Penso em Pepetela e penso em Hemingway. Explico: penso em autores reféns de seu (auto)personagem. Pepetela, já o vi dizer no registro em vídeo de um bate-papo na UFRJ, que gosta de criar e também “quebrar mitos”. É fato: os mitos da nação Angola ora são criados, ora desestruturados na sua obra. O próprio escritor já disse ter tomado como mito a ser quebrado, ou pensado em um livro seu, a ideia do “internacionalismo proletário” e da solidariedade irrestrita entre os países do antigo bloco comunista. O mito de Manuel Cerveira Pereira, fundador do inexistente reino de Banguela, também é retrabalhado na sua obra. Mitos sobre branco e negro, sobre a ideia de nação, a lista é longa e passível de constantes atualizações. Mas há um mito que Pepetela, parece, criou e não consegue quebrar: o seu próprio. E aí penso em Hemingway. Quero dizer assim: imagino que, se Hemingway fosse vivo e viesse à Flip ou à Bienal de Pernambuco— para a qual vem Pepetela — muito se perguntaria a ele sobre o boxe, sobre barcos e pesca, sobre ir à guerra. E pouco se falaria dos seus livros. É a mesma sensação que tenho sobre Pepetela, e que um passeio pelo Youtube confirma. Parece irresistível querer saber sobre a guerrilha, a guerra civil, Angola ontem, hoje, sobre o que pensa Pepetela dos rumos da política, da sociedade, da economia angolanas. É como nos eventos literários que reúnem escritores da Palestina, de Israel, Irã. Dificilmente saberemos o que os autores escrevem. Mas sairemos de lá com muita clareza das suas visões de mundo, das suas posições políticas. Já escrevi isso uma vez: acho que tem, aí, um aspecto positivo: fala-se tanto da perda de relevância da literatura nos tempos atuais, mas, bem, ainda se quer saber o que os escritores — alguns deles, ao menos — pensam sobre o mundo. Isso parece ter algo de bom. Mas parece também caricaturizar um pouco os autores. Transformá-los em uma imagem.

● AÇÃO REQUERIDA 1
No texto sobre Pepetela e Hemingway, de que reino inexistente Manuel Cerveira Pereira é apresentado como fundador?
● AÇÃO REQUERIDA 2
Prossiga com o texto sobre Pepetela e Hemingway a partir da última frase apresentada.
A listagem não desempenha papel algum neste exercício.

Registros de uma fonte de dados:

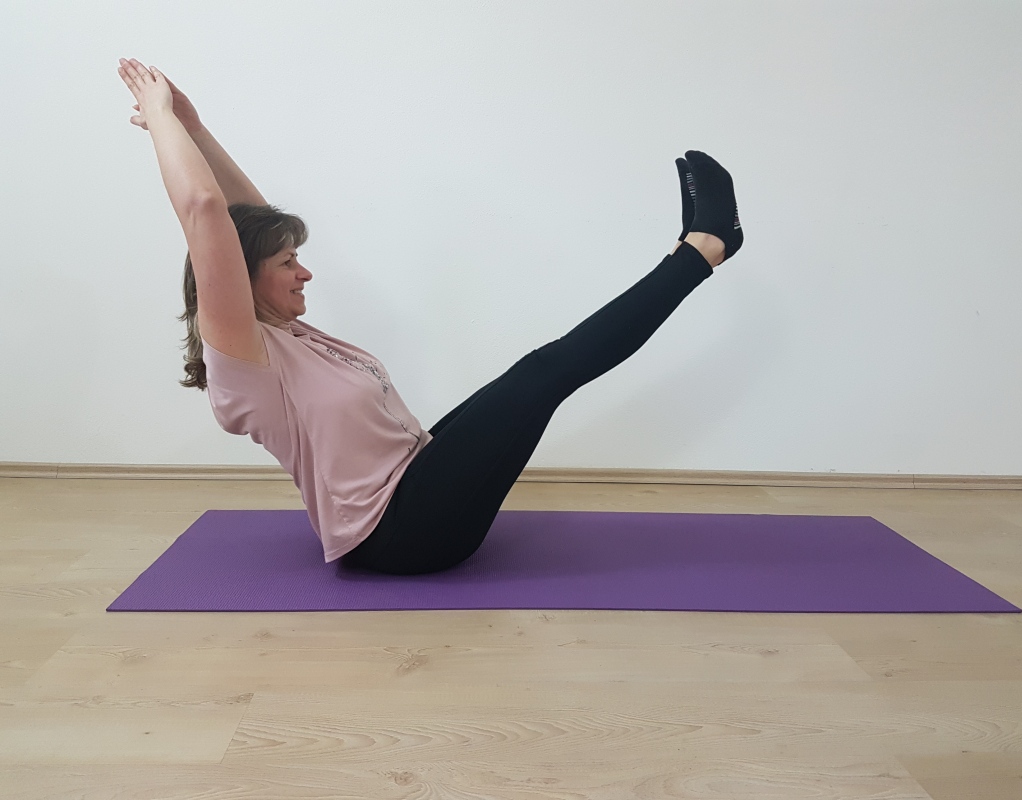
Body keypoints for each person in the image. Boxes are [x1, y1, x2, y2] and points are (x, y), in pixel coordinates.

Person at [118, 58, 744, 576]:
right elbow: (205, 211)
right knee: (545, 373)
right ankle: (705, 248)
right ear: (244, 279)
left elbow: (245, 219)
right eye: (287, 263)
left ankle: (689, 253)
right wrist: (160, 117)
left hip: (416, 481)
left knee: (533, 375)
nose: (304, 273)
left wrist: (194, 128)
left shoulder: (281, 327)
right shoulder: (245, 359)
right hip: (398, 534)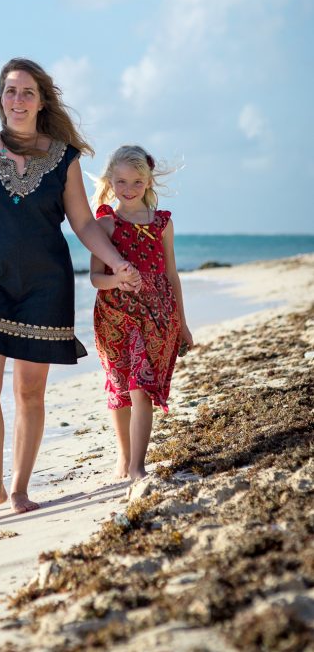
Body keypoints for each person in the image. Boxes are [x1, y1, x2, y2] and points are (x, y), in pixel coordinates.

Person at [0, 58, 140, 519]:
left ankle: (18, 487)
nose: (18, 100)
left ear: (41, 101)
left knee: (30, 393)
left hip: (44, 286)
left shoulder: (64, 158)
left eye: (27, 92)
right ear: (0, 100)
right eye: (11, 91)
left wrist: (116, 261)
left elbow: (82, 223)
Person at [90, 144, 193, 482]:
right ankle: (124, 456)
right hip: (115, 316)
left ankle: (137, 466)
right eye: (121, 182)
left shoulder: (162, 223)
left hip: (157, 316)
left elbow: (171, 275)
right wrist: (117, 279)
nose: (129, 190)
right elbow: (95, 278)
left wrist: (183, 324)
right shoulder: (105, 223)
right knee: (119, 387)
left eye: (137, 182)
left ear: (148, 182)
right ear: (110, 181)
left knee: (141, 385)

● RESPOSTA DA TAREFA 1
Do reino de Banguela.

● RESPOSTA DA TAREFA 2
Talvez você esteja lendo apenas lamúrios de um escritor de apartamento — eu. Talvez Pepetela intimide autores que crescerem jogando videogame, assistindo MTV na adolescência, sem muita transcendência. Porque Pepetela, Hemingway e tantos outros fazem parte daquele time de autores, tão diferentes entre si, mas iguais numa coisa: viveram para contar. O sujeito nasce numa colônia, parte adolescente para estudar em Portugal, filia-se ao Movimento Para Libertação de Angola, exila-se então em Paris e Argel, retorna para a colônia para pegar em armas, participa decisivamente da independência da sua nação, integra o primeiro governo, e creio que é natural que sua vida e experiência inspirem profundamente os temas da sua escrita. Só que uma consequência disso é, muitas vezes, crítica e leitores esquecerem a obra. Ou confundirem com biografia. Preocuparem-se só com a vida, com o foi ou não foi.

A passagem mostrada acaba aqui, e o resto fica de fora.